America’s once-abundant tallgrass prairies—which have all but disappeared—were home to herds of roaming bison, hundreds of species of flowers, and dozens of species of grasses that could grow to the height of a person.

But what was under the surface of these ecosystems? Dirt, of course. “These soils played a huge role in American history because they were so fertile and so incredibly productive, says Noah Fierer, a fellow at CU-Boulder’s Cooperative Institute for Research in Environmental Sciences (CIRES).

The remarkably fertile soil beneath the tallgrass prairie once covered more than 150 million acres, from Minnesota south to Texas and from Illinois west to Nebraska. The soils were also the prairie’s undoing. Attracted by the richness of the dirt, settlers began to plow up the prairie more than a century and a half ago, replacing the native plants with corn, wheat, soybeans, and other crops. Today, mere remnants of the tallgrass prairie remain, covering just a small portion of the ecosystem’s original range.
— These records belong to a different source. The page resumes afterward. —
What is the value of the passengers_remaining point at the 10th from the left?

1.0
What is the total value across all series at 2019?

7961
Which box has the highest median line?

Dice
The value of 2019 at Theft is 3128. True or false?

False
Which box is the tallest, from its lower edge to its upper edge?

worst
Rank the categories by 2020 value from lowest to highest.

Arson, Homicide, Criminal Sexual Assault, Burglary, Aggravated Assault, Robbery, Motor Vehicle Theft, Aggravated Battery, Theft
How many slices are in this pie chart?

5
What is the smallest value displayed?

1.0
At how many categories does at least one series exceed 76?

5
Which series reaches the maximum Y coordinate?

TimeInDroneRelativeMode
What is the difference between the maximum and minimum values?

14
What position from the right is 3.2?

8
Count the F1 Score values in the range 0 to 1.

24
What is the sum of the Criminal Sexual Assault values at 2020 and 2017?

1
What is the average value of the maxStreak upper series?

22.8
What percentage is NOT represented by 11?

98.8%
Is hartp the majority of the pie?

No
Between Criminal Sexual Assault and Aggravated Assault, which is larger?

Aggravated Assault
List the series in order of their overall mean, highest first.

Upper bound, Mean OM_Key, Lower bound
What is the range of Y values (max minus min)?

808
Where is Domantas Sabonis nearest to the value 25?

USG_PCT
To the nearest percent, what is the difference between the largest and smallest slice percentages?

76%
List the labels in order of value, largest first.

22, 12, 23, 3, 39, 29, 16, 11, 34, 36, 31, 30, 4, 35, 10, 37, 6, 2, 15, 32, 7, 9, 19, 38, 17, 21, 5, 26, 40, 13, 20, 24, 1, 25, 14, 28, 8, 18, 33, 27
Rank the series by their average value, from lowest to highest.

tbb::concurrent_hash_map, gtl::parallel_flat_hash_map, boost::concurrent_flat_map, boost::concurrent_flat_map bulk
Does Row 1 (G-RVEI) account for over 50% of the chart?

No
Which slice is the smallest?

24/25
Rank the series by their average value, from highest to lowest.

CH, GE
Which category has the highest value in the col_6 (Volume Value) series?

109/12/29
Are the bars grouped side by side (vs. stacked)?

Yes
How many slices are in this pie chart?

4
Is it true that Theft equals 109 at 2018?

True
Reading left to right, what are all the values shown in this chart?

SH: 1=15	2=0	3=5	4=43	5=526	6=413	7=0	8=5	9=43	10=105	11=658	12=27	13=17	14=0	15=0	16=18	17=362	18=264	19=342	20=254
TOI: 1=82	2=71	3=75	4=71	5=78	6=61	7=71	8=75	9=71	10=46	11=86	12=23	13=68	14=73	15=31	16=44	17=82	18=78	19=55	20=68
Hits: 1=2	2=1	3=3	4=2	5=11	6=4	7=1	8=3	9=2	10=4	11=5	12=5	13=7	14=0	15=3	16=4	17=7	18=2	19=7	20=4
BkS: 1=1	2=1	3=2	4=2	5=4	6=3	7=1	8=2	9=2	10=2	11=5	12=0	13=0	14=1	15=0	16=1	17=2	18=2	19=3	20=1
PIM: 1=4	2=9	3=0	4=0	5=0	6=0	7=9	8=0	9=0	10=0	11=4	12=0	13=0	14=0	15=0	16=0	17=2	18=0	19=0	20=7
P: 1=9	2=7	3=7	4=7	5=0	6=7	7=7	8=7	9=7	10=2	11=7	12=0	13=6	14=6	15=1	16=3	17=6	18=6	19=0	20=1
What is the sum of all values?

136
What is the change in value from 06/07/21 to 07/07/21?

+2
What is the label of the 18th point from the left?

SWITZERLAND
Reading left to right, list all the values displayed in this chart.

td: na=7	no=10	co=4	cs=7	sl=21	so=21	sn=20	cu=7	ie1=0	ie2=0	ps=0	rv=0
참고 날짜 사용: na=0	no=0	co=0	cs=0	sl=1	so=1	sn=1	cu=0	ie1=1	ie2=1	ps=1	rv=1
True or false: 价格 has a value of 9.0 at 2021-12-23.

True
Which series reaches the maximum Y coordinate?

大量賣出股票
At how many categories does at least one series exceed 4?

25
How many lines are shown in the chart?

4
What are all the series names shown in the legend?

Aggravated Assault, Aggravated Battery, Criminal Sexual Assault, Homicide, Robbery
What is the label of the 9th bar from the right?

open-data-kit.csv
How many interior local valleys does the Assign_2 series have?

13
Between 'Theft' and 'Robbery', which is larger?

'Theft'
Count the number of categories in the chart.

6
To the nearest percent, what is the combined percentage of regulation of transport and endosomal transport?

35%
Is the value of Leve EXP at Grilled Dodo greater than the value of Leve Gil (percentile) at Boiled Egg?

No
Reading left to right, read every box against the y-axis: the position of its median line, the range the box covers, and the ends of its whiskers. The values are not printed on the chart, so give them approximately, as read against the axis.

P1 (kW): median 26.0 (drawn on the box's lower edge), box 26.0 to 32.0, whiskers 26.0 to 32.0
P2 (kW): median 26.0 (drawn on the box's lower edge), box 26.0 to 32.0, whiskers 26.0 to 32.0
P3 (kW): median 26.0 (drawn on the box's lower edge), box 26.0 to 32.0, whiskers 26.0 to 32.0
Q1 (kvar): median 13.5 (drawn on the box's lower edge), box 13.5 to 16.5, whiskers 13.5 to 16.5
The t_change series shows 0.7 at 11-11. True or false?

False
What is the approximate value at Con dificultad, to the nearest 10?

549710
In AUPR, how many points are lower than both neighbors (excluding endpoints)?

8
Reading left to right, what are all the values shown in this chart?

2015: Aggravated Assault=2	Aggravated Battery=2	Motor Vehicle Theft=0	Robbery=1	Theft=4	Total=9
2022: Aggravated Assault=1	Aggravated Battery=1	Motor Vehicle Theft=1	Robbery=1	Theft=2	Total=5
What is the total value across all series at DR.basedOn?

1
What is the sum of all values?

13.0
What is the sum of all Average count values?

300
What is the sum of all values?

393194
Rebecca McCulley, a grassland ecologist at the University of Kentucky, collected soil from 31 different sites spread out across the prairie’s historical range. The samples came largely from nature preserves and old cemeteries. “It was very hard to find sites that we knew had never been tilled,” Fierer says. “As soon as you till a soil, it's totally different. Most gardeners are familiar with that.”

The researchers used DNA sequencing (on dirt!) to characterize the microbial community living in each soil sample. The results showed that a poorly understood phylum of bacteria, Verrucomicrobia, dominated the microbial communities in the soil.

“We have these soils that are dominated by this one group that we really don’t know anything about,” Fierer says. “Why is it so abundant in these soils? We don’t know.”

Fierer and his colleagues are already hard at work trying to grow Verrucomicrobia in the lab to better understand what it does and the conditions it favors. But even without a full understanding of the microbes, the research could bolster tallgrass prairie restoration efforts in the future.

“Here’s a group that’s really critical in the functioning of these soils. So if you’re trying to have effective prairie restoration, it may be useful to try and restore the below-ground diversity as well,” Fierer says.

The study was published last week in Science.